Anyone looking for evidence need look no further than 2016, when voters chose to tax themselves in hopes of making their commutes a little less painful. The countywide transportation tax, which will raise $120 billion for subways, light rail lines and other transit projects over 40 years, was approved decisively — by almost 70 percent of voters.

Investing in public transportation to battle congestion isn’t a new idea. Since 1990, Southern California has added more than 100 miles of light and heavy rail in Los Angeles County, and more than 530 miles of commuter rail regionwide, according to a recent study. And yet, traffic remains terrible. How can that be?

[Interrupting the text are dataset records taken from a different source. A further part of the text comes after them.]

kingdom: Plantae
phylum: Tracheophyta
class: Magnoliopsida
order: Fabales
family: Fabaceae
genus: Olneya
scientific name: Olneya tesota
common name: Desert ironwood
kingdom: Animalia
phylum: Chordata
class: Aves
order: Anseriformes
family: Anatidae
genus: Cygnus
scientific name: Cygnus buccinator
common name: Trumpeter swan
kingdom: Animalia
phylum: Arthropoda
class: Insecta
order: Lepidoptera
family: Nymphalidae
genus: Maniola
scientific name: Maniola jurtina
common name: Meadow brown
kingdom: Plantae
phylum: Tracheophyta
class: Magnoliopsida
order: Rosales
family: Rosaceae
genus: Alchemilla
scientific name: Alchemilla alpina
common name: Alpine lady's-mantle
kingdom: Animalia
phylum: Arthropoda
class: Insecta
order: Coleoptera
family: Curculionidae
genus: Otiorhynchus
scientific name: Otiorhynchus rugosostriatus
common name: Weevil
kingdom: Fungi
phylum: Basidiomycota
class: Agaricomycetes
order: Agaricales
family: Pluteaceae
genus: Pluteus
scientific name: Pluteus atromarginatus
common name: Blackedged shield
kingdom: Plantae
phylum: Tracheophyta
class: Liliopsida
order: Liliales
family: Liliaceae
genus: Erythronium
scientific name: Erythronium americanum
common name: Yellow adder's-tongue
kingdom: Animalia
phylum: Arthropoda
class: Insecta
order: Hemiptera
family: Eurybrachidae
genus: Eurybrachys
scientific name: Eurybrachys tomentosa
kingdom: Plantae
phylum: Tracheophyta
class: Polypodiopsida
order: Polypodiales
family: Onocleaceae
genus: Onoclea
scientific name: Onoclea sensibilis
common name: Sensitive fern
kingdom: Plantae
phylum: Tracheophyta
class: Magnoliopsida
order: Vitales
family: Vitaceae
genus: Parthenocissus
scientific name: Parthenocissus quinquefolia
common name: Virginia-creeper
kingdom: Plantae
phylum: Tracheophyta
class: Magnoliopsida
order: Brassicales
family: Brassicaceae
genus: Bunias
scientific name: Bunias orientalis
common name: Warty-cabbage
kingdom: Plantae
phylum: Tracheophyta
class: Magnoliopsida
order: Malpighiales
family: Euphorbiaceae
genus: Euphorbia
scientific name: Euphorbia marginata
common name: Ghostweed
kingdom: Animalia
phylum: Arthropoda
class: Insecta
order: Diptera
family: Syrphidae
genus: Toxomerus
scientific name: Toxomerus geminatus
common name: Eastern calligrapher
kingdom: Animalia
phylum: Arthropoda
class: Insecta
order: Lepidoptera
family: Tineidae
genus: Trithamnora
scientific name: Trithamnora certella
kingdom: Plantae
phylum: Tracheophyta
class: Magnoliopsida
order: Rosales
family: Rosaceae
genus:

New statistics from the Los Angeles County Metropolitan Transportation Authority offer one alarming reason: Despite all the spending on public transportation, its ridership is falling. In fact, recently released statistics show that in 2017, ridership fell to its lowest level in at least eight years — mostly because far fewer people are taking the bus.

Experts and officials have many possible explanations for the decline: competition from ride-share companies, changes in immigration policy that affect some of the region’s most reliable transit users, and the fact that some would-be riders just don’t think public transit is safe.

But a new report from the Institute of Transportation Studies at the University of California, Los Angeles, says the biggest reason is that more Southern Californians are buying cars. Between 2000 and 2015, the study says, private vehicle ownership in the area increased from 1.7 to 2.4 vehicles per household. And the study says car ownership grew fastest among “foreign-born households” and other low-income people who tend to take public transit the most.

“Transit today relies on a high rate of use by a narrow base of people,” the report’s authors wrote. “But if that narrow base of people is acquiring vehicles, transit’s healthy future lies in reversing those circumstances, and striving for at least a low rate of use by a broad base of people.”

In a region of 18.8 million people, they note that about 77 percent use public transit rarely or never. It’s a pool of “vast untapped potential.” The obstacle? Driving remains cheap.